Guajardo and her partner, SLMPD Officer Jazmon Garrett, have a job unlike any other member of the force.

While other officers bounce from crime to crime, the two trek up and down a 12-block stretch of Cherokee Street between Nebraska and Lemp Avenues.

The pairs' pretty unique assignment includes shaking hands and bringing smiles to faces of the community members and business owners that call the area home.

"They can just talk to us about anything and feel comfortable and not terrified," said Ofc. Garrett. "Some people have a stigma about police, it feels good that we can break it."

Guajardo and Garrett have been the only regular beat officers paid for solely by the department anywhere in the city since September 2016.

Still, even before then, performing foot beats weren't foreign to them.

"Me and my partner were already doing foot beats before this was even introduced to us," said Guajardo. "We would be out on Grand Avenue, walking the beat, trying to get to know people. So, this was nothing new to us."

Their commitment to community policing comes as issues over staffing shortages continue.

SLMPD's current roster of 1,184 officers is still 100 short of the department's optimal amount.

Yet, the Cherokee Street foot patrols are helping yield results.

_ _ _ _ _ _ _

**WORK REQUEST 1**:
Answer these questions using the article on the Cherokee Street foot patrol.
(a) Between which two avenues does the patrolled stretch of Cherokee Street run?
(b) Since when have Guajardo and Garrett been the only regular beat officers paid for solely by the department?
(c) How many officers are on SLMPD's current roster?
**WORK REQUEST 2**: Reproduce the article on the Cherokee Street foot patrol, copying everything from "Guajardo and Garrett" down to "staffing shortages continue.".
**WORK REQUEST 3**: Write the next portion of the article on the Cherokee Street foot patrol, picking up after its final sentence.

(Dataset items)
_ _ _ _ _ _ _

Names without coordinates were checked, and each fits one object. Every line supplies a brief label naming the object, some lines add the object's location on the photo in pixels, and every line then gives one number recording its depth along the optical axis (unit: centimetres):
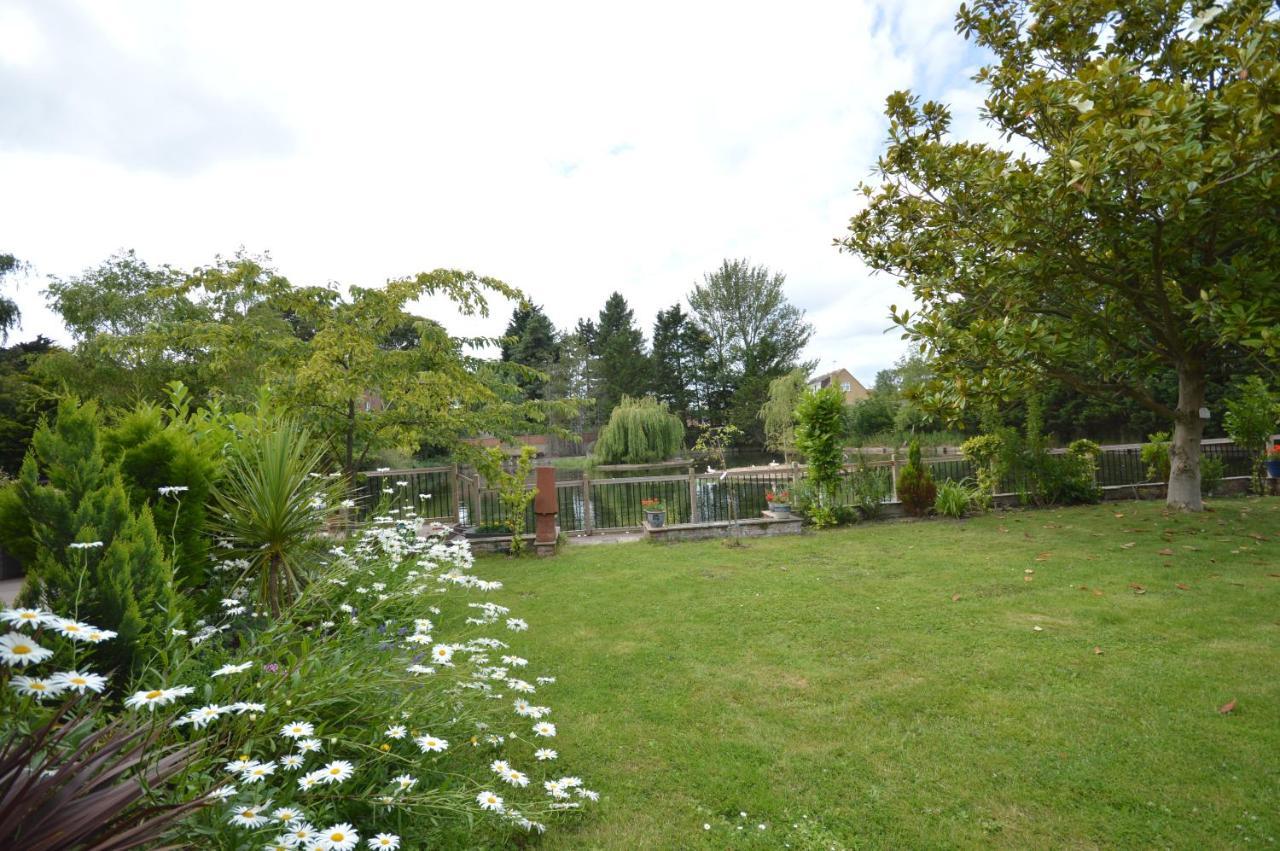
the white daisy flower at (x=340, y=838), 164
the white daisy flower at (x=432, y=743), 212
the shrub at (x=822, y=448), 1024
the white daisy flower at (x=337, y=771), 186
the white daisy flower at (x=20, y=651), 127
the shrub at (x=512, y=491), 887
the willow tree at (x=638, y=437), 2664
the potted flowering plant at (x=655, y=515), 996
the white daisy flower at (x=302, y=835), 163
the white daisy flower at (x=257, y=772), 176
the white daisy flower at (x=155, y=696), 165
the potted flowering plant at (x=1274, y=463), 1101
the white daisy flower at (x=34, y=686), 144
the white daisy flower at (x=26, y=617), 143
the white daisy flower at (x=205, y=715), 180
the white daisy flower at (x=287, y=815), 172
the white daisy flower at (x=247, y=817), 163
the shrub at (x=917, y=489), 1041
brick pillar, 898
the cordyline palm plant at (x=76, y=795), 123
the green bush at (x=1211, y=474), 1095
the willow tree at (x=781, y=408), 2986
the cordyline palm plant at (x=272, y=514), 374
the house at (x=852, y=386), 5595
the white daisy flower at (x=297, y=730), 193
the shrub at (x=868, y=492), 1045
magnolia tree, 464
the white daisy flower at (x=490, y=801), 195
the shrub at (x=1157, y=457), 1119
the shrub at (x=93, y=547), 236
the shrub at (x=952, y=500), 1015
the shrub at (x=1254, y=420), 1058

_ _ _ _ _ _ _

**EXPECTED OUTPUT 1**:
(a) Nebraska and Lemp Avenues.
(b) September 2016.
(c) 1,184.

**EXPECTED OUTPUT 2**:
Guajardo and Garrett have been the only regular beat officers paid for solely by the department anywhere in the city since September 2016.

Still, even before then, performing foot beats weren't foreign to them.

"Me and my partner were already doing foot beats before this was even introduced to us," said Guajardo. "We would be out on Grand Avenue, walking the beat, trying to get to know people. So, this was nothing new to us."

Their commitment to community policing comes as issues over staffing shortages continue.

**EXPECTED OUTPUT 3**:
Crime is down over 8 percent collectively in the four neighborhoods that form the Cherokee Business District.

"It's not any cost to us," said Parm Pasta and Sandwich Company owner Diane Maijala. "It's a great addition to Cherokee street and we're happy to have them."

"It's a blueprint for success," said SLMPD District 3 Captain Shawn Dace.

Capt. Dace considers the Cherokee Street foot patrols a potential beginning for something bigger department-wide with an increase in officers.

"This is something that could be tried in other sectors of the city," said Capt. Dace. "They love them down there. I get calls all the time from different folks about how much they appreciate having them down there and please don't take them away from us. So, we're going to keep them down there as long as we can."